George’s idea of us contacting him about the roof was short-lived. Before long, his intermittent calls resumed. “What is it,” we asked each other, “that causes George to believe so surely that he will one day replace our roof? And how did we acquire this random person in our lives so that now his calls have become like calls from a long-ago friend, both dreaded and desired?”

Then, after six years, a new thought startled us. The reason that George was phoning about our roof all the time was because this was his job in life – he is a roofer – and to get jobs he calls people up. He didn’t have a personal relationship with us at all, and he wasn’t calling to felicitate meditations on the nature of our lives or, even, to imbue us with Christian beliefs.

When we thought this thought we felt bad. Bad for having so blithely and self-centredly missed the obvious. Bad that for six years we may have strung along an honest, hard-working man. A decent person. We felt especially mean to have done this. Further, we felt that such meanness of spirit may have contributed to our succession of lonely New Year’s Eves, and to our transient existence being, we had to admit, a state less than fulsome.

So on a Saturday morning in late November, and after six years, my husband called him up. “Now is the time, George,” he said.

George didn’t sound surprised or overjoyed to hear from us. He merely said in his usual calm way that he’d arrive at our house that afternoon between the hours of two and four.

When we saw him in person we felt cheered. He looked exactly as we’d imagined he would: small, fair-skinned, mid-sixties, wearing beige work clothes and a baseball cap. His truck was new and very clean, as we knew it would be.

George nodded to us as he climbed his aluminum ladder to the roof to look things over. From the driveway below we watched him poking at the shingles. A while later we heard him whistling “Rock of Ages.”

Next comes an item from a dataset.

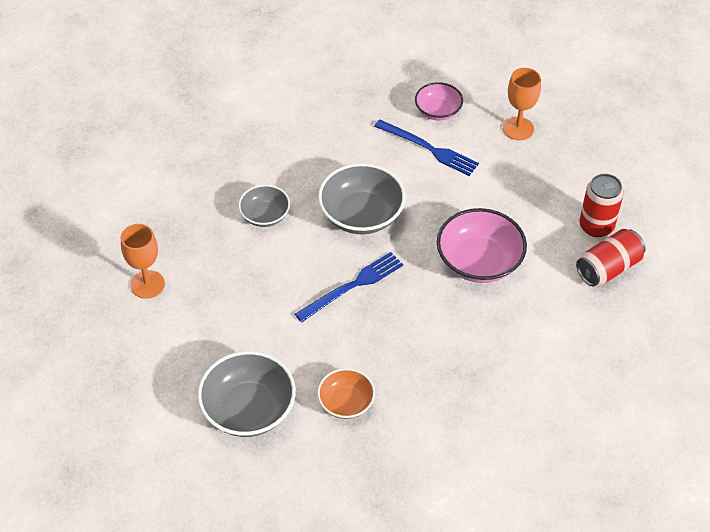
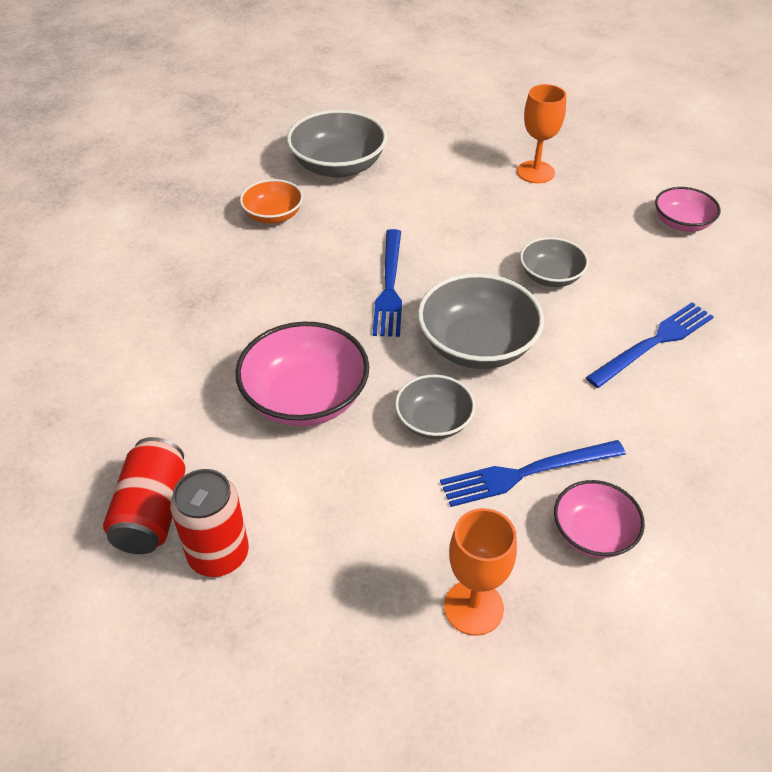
camera: 130 degrees right, 5 degrees down
none -> grey bowl [395,375,475,439]
none -> blue fork [586,302,714,388]
none -> pink bowl [655,187,721,232]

When we asked him how he was getting on he called down, shaking his head sadly. “You’ll need a complete roof replacement.” He stood on our roof in quiet triumph. “There’s moss on the shingles,” he told us. “There’s terrible rot within.”

By then we couldn’t agree more. For the first time in six years we felt as if a load was about to be lifted from our shoulders. The terrible rot within was about to be removed.

It was a bright day and the sun glinted off George’s glasses as he descended each rung of the ladder. Right there in the driveway, as George drove away with the promise of a new roof before Christmas, we began planning a crowded New Year’s Eve party – loud, boozy, sinful.